[Extrait du document]
Qu’est-ce qui touche les musulmans convertis dans la foi chrétienne ?
Ils sont émotionnellement touchés par l’amour. La plupart d’entre eux voient la façon dont nous traitons les autres. Nous leur expliquons que cela vient de notre foi. « Aime ton prochain comme toi-même », même si tu le tiens pour un ennemi. Une fois qu’ils ont compris cela nous parlons de dogme et de Trinité.
(1) 66 livres dans les Bibles protestantes, 73 dans la Bible catholique.
Memento
Récapitulatif des 13 Églises officielles de Terre Sainte
- Église catholique : 6 rites
- Catholiques romains : un patriarcat avec pour territoire : Chypre, Israël, Jordanie et Palestine.
- Grecs catholiques ou melkites : un patriarcat pour tout ce qui est au sud de Ramallah et une archéparchie pour tout ce qui est au nord de Ramallah ; une archéparchie distincte pour la Jordanie.
- Maronites : un archevêché avec pour territoire : Israël et Palestine ; un exarchat patriarcal distinct pour la Jordanie mais avec le même évêque que celui de Terre Sainte. L’archevêché de Chypre a sa propre juridiction et son évêque propre.
- Syriaques catholiques : un exarchat patriarcal pour Israël, Jordanie et Palestine.
- Arméniens catholiques : un exarchat patriarcal pour Israël, Jordanie et Palestine.
- Chaldéens : un exarchat patriarcal pour Israël, Jordanie et Palestine.
- Église orthodoxe : 5 rites
- Grecs orthodoxes : un patriarcat avec pour territoire : Israël, Jordanie et Palestine.
- Arméniens apostoliques : un patriarcat avec pour territoire : Israël, Jordanie et Palestine.

[Données fournies]
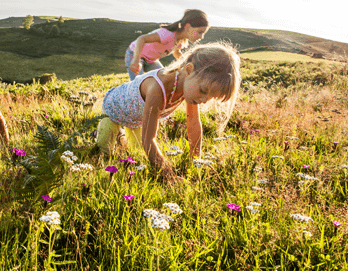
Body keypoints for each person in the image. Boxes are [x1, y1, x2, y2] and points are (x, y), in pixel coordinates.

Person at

[Questions sur le document]
**a)** Résumez en deux phrases le texte sur les Églises de Terre Sainte.
**b)** Réécrivez plus brièvement le paragraphe du texte sur les Églises de Terre Sainte qui commence par « Ils sont émotionnellement touchés ».
**c)** Reprenez le texte sur les Églises de Terre Sainte après sa dernière ligne et poursuivez-le.

[Réponses ci-dessous]
**a)** Les musulmans convertis à la foi chrétienne sont surtout touchés par l'amour qu'ils voient dans la façon dont les chrétiens traitent les autres, et on leur explique que cela vient de la foi avant de parler de dogme et de Trinité. Un mémento récapitule ensuite les 13 Églises officielles de Terre Sainte, dont l'Église catholique avec 6 rites et l'Église orthodoxe avec 5 rites, en précisant les structures et territoires de chacune.

**b)** Ils sont touchés par l'amour, visible dans notre manière de traiter les autres. Nous leur expliquons qu'il vient de notre foi : « Aime ton prochain comme toi-même », même un ennemi. Ensuite seulement, nous parlons de dogme et de Trinité.

**c)**
- Coptes orthodoxes : archidiocèse avec pour territoire : Israël, Jordanie et Palestine, mais aussi Koweït, Liban et Syrie.
- Syriaques orthodoxes : archevêché avec pour territoire : Israël, Jordanie et Palestine.
- Éthiopiens : archevêché avec pour territoire : Israël et Palestine.
- 2 Églises protestantes
- Anglicans : diocèse avec pour territoire : Israël, Jordanie, Liban, Palestine et Syrie.
- Luthériens : diocèse avec pour territoire : Israël, Jordanie et Palestine.
Reconnaissance palestinienne : les Églises évangéliques sont 14e ex aequo
En 2019, le président de l’Autorité palestinienne Mahmoud Abbas signait un décret reconnaissant officiellement toutes les Églises évangéliques de Palestine (une quinzaine !).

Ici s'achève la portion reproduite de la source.